This week, I finished implementing the game engine and UI components for Rhythm Genesis. I improved our existing UI elements—including buttons, textboxes, sliders, labels, and the UI manager—by refining their appearance and interactivity. In addition, I implemented advanced UI components such as a scrollable list and an upload UI to handle audio file uploads.

I also developed a custom C++ to Python bridge, which allows us to call Python module functions directly from our C++ game engine. This integration enabled me to implement a basic parse_music_file function in Python using the Librosa library. Additionally, I created a function that plays both the original song and a beep sound generated based on the extracted beat timestamps, which is useful for testing our beat detection.

On the UI side, I completed the menu scene and upload scene, and I set up placeholders for the settings and beat map editor UI. These components provide a solid foundation for our user interface and will be further integrated as the project progresses.
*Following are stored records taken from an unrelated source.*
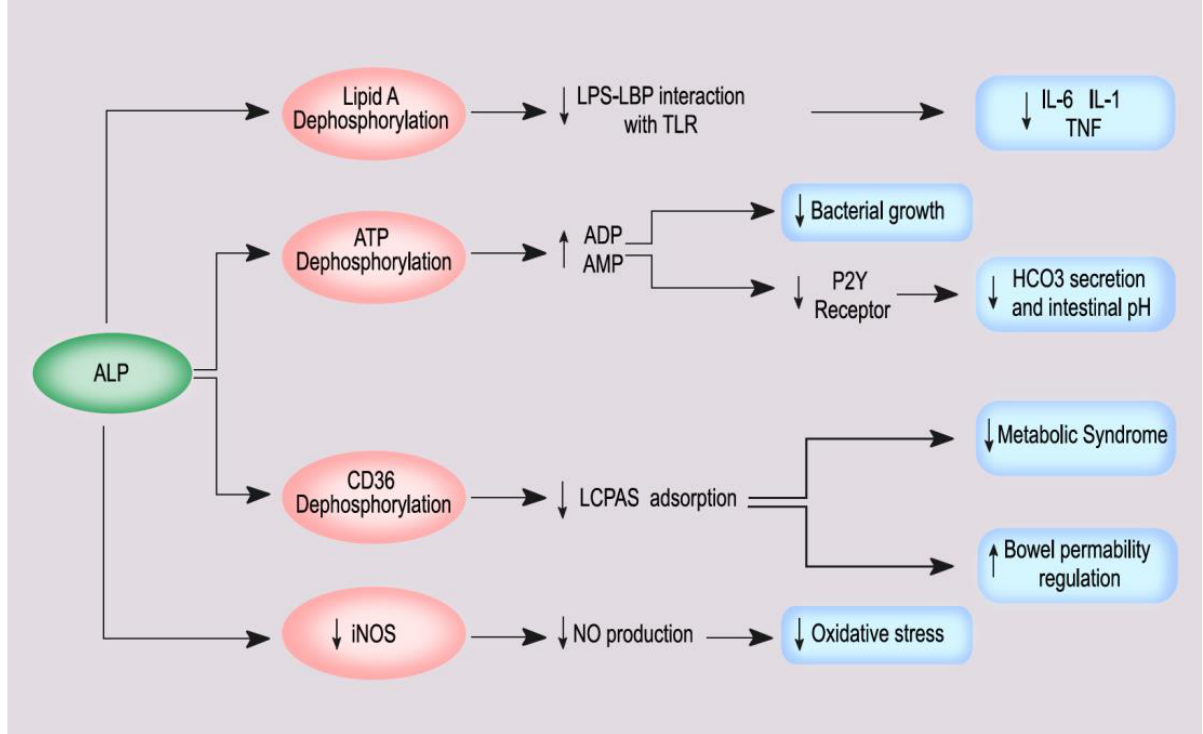
Figure 3. The main pathways of ALP on systemic inflammation, bowel and kidney.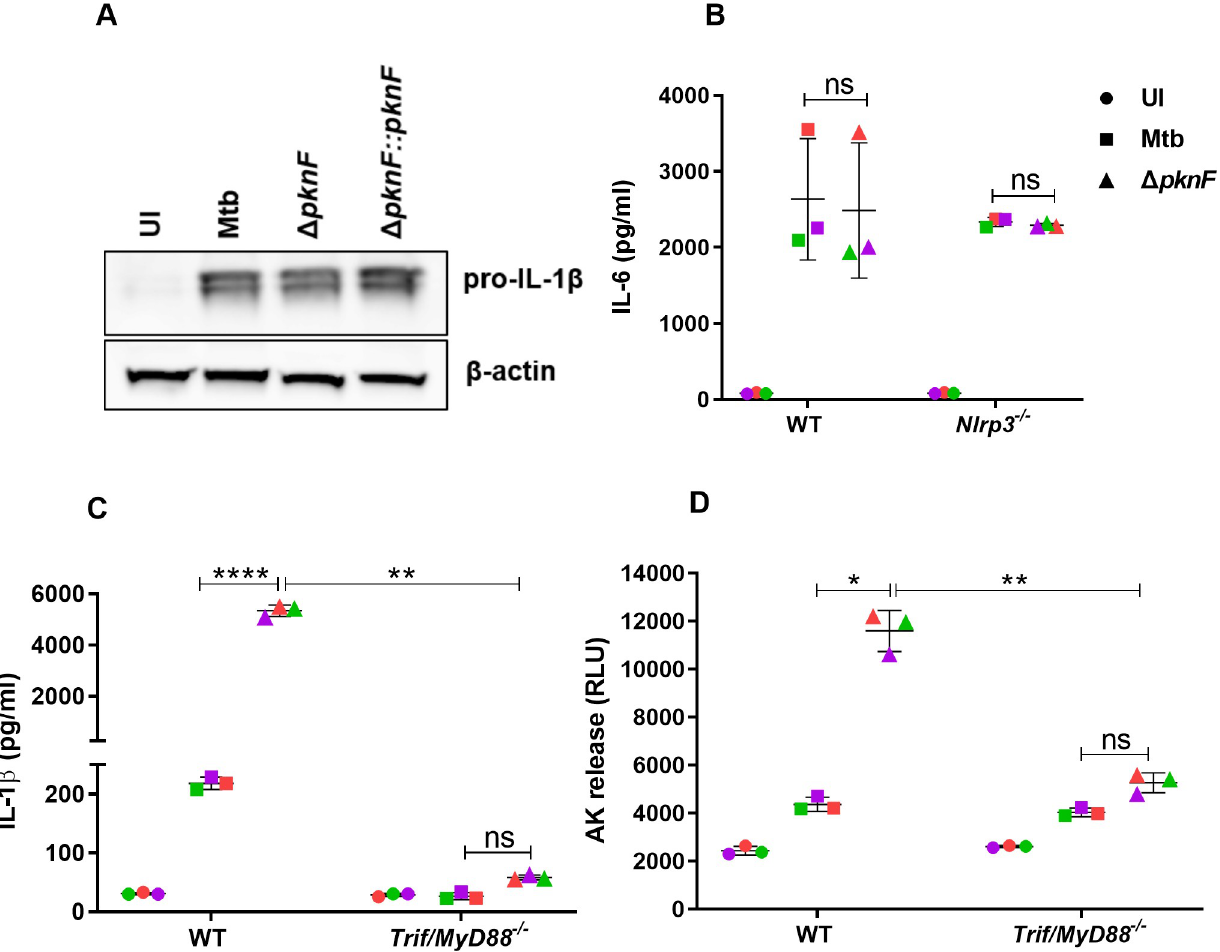
Fig 5. The pknF Mtb mutant induces increased NLRP3 inflammasome activation independently of transcriptional priming. BMDMs were either left uninfected (UI) or infected with different CDC1551 Mtb strains (Mtb, Δ pknF mutant and complement Δ pknF :: pknF ) at an MOI of 10. Cell lysates were prepared at 4 hpi and performed (A) Western blot analysis for pro-IL-1 β (34 kDa) and β -actin (42 kDa). Data is representative of one independent experiment out of three independent biological replicates. BMDMs derived from wild type (WT), Nlrp3 -/- and Trif -/- /Myd88 -/- mice were either left uninfected (UI, solid circles) or infected with Mtb (solid squares) and Δ pknF mutant (solid upright triangles). Culture supernatants were harvested at 20 hpi and analyzed for (B) IL-6 secretion by ELISA (C) IL-1 β secretion and (D) cell death by measuring the release of cytosolic enzyme, adenylate kinase (AK). Data are representative of three independent biological replicates. Each colored data point represents average of technical replicates for each of the biological replicate (n = 3). Error bars represent mean ± SD; � , p < 0.05, �� , p < 0.01, ���� , p < 0.0001, ns (non-significant).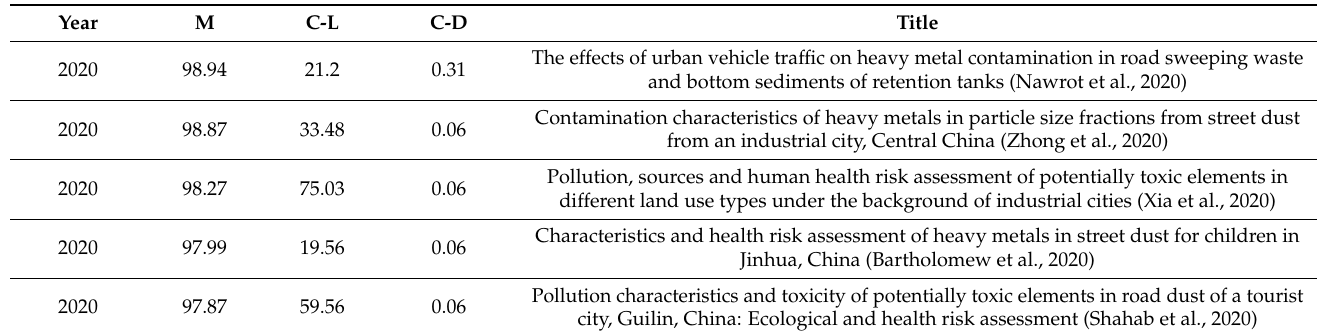
Table 9. Some of the articles with the strongest transformative potentials, M is ∆ Modularity, C-L is for ∆ Cluster Linkage, C-D is for ∆ Centrality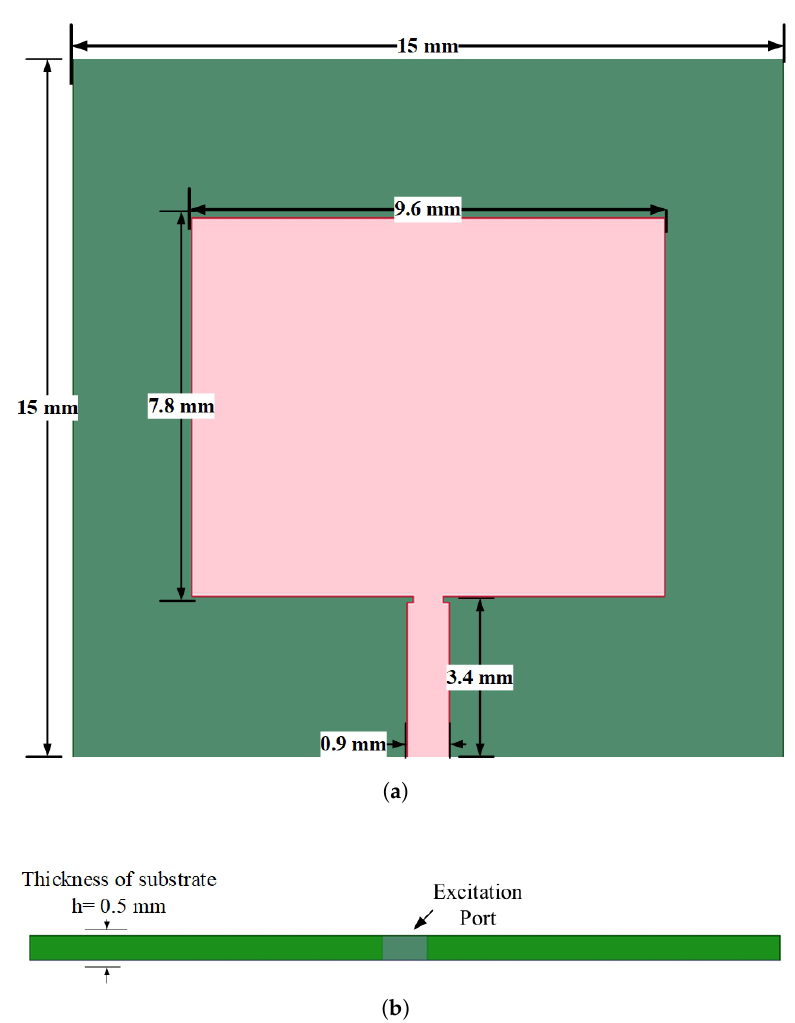
Figure 1. ( a ) Reference patch antenna model on a substrate (h = 0.5 mm, (cid:101) r = 2.2, tan δ = 0.0009) ( a ) top view, ( b ) side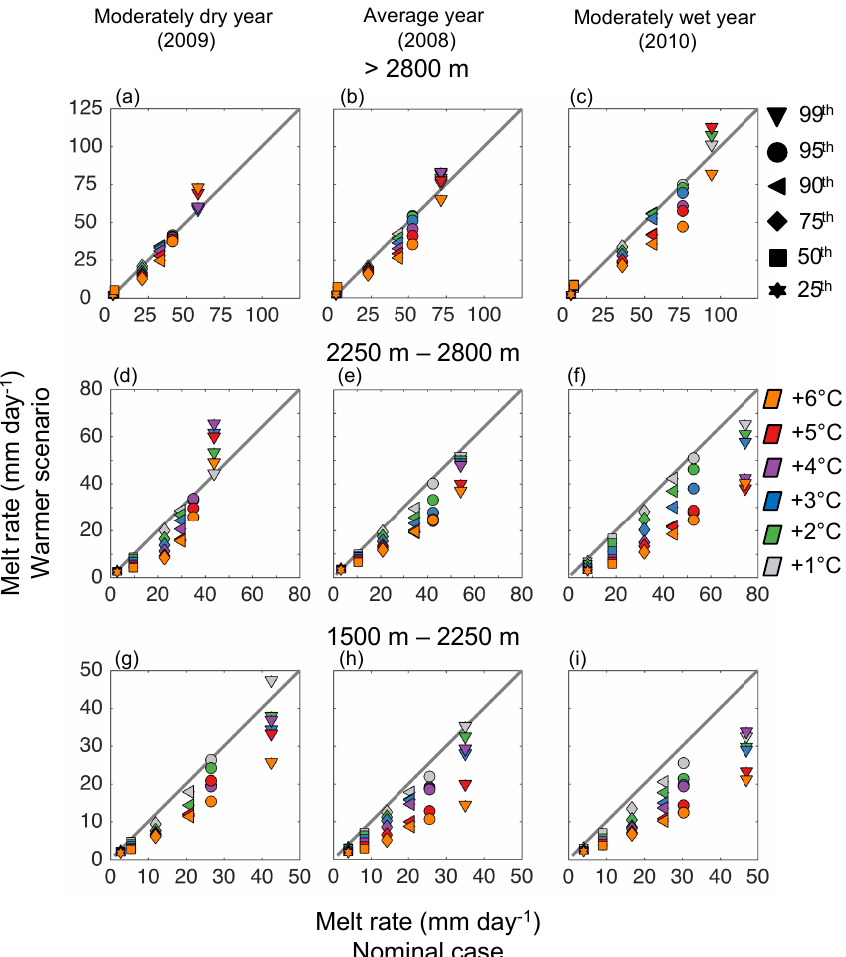
Figure 9. Quantile plots of simulated melt rates for the nominal ( x axes) and warmer scenarios ( y axes) for model grid cells characterized as high elevation (>2800m; a, b, c ), middle elevation (2250–2800m; d, e, f ), and lower elevation (1500–2250m) regions for the moderately dry year (a, d, g) , average year (b, e, h) , and moderately wet year (c, f, i) . Marker colors correspond to the six different temperature perturbations. Plotted in each graph are the 25th, 50th, 75th, 90th, 95th, and 99th percentiles (marker shapes) of daily snowmelt rates ≥ 1mmday − 1 for all grid cells within each water year and elevation range. The 1 : 1 lines are plotted for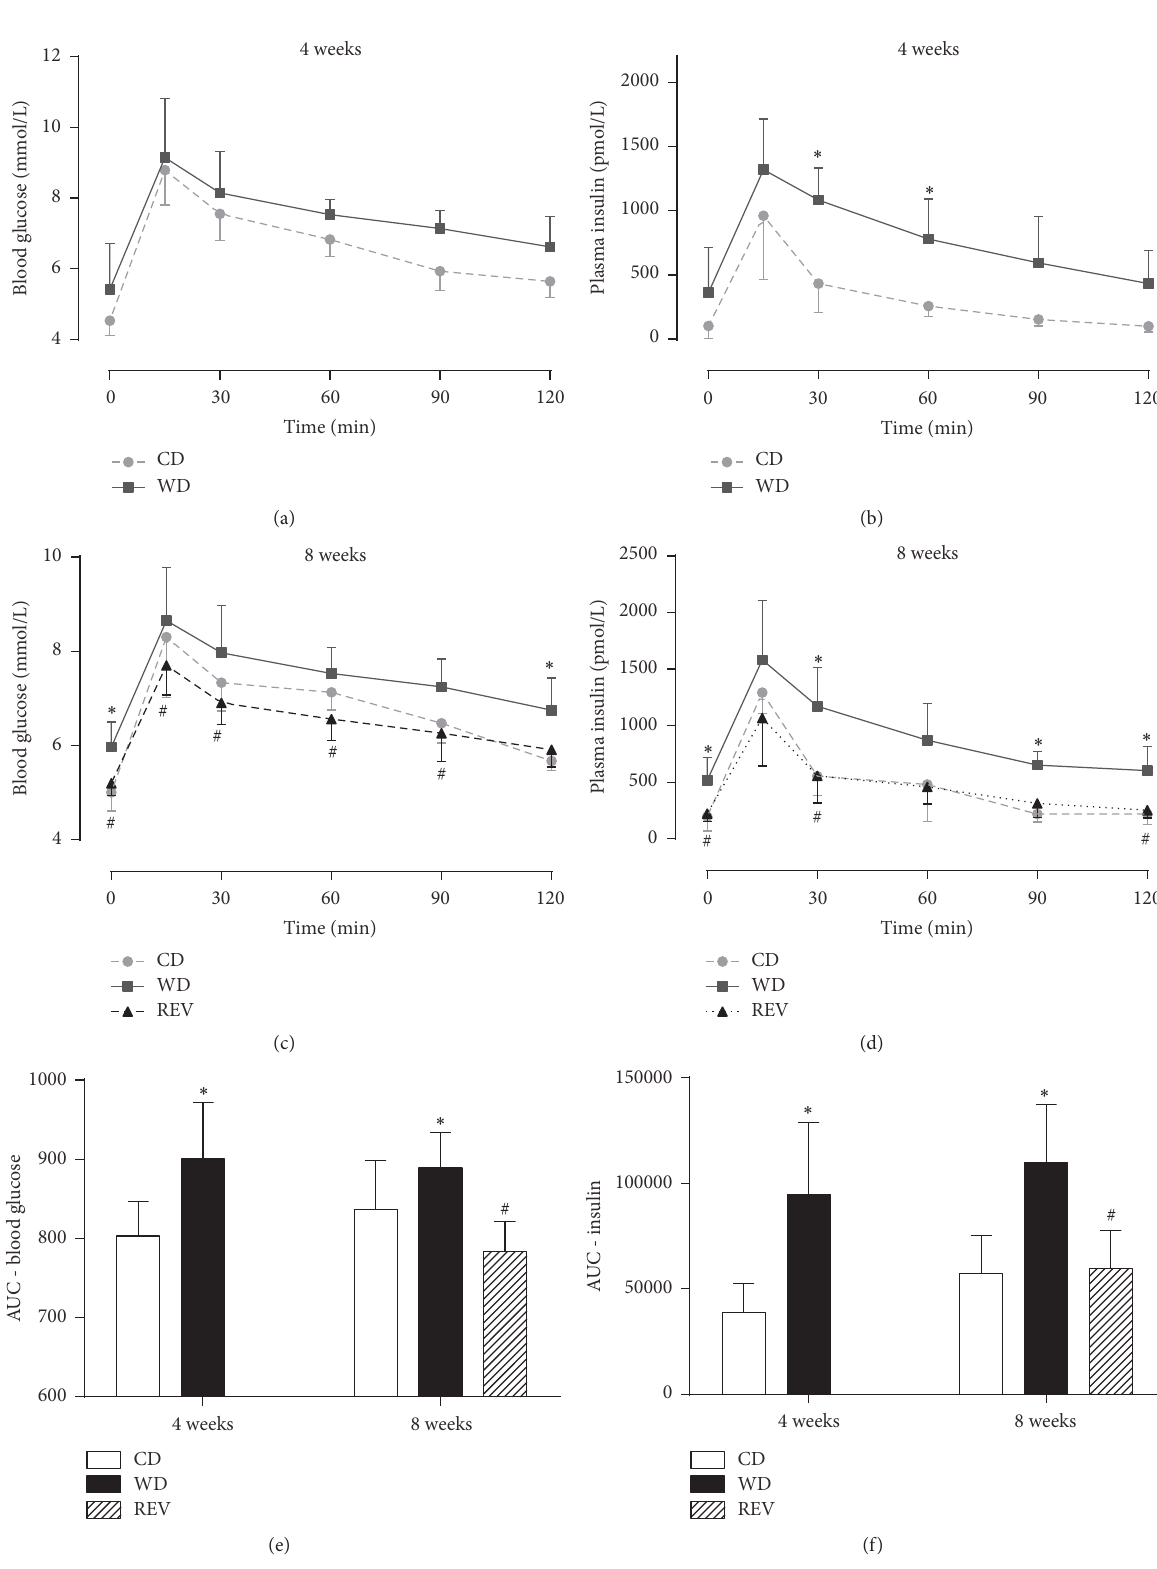
Figure 2: Glucose tolerance after diet feeding without sevoflurane exposure. Blood glucose (a, c), insulin (b, d) levels, and area under the curve (AUC; e, f) during an oral glucose tolerance test in rats after 4 and 8 weeks of control diet (CD), western diet (WD), or diet reversion (REV) feeding. Data are mean ± SD, 𝑛 = 6 , Student’s 𝑡 -test, one- and two-way ANOVA with repeated measures, and Bonferroni post hoc analyses, ∗ 𝑝 < 0.05 versus CD and # 𝑝 < 0.05 versus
On Friday, I conducted our weekly meeting with the team as usual. I demonstrated the current state of the game, showing the UI scenes and explaining my implementation of the game engine. I also helped team members set up their development environments by ensuring all necessary dependencies were installed. During the meeting, I discussed with Lucas how he might leverage our existing UI components—or use the SFML sprite system—to implement the game scenes and scoring system. I also took the opportunity to test Michelle’s audio processing algorithms within the game engine.

Overall, it was a productive week with substantial progress in both UI development and audio processing integration, setting us on a good path toward our project goals. For the next few weeks I will be working on implementing the beatmap editor for our game.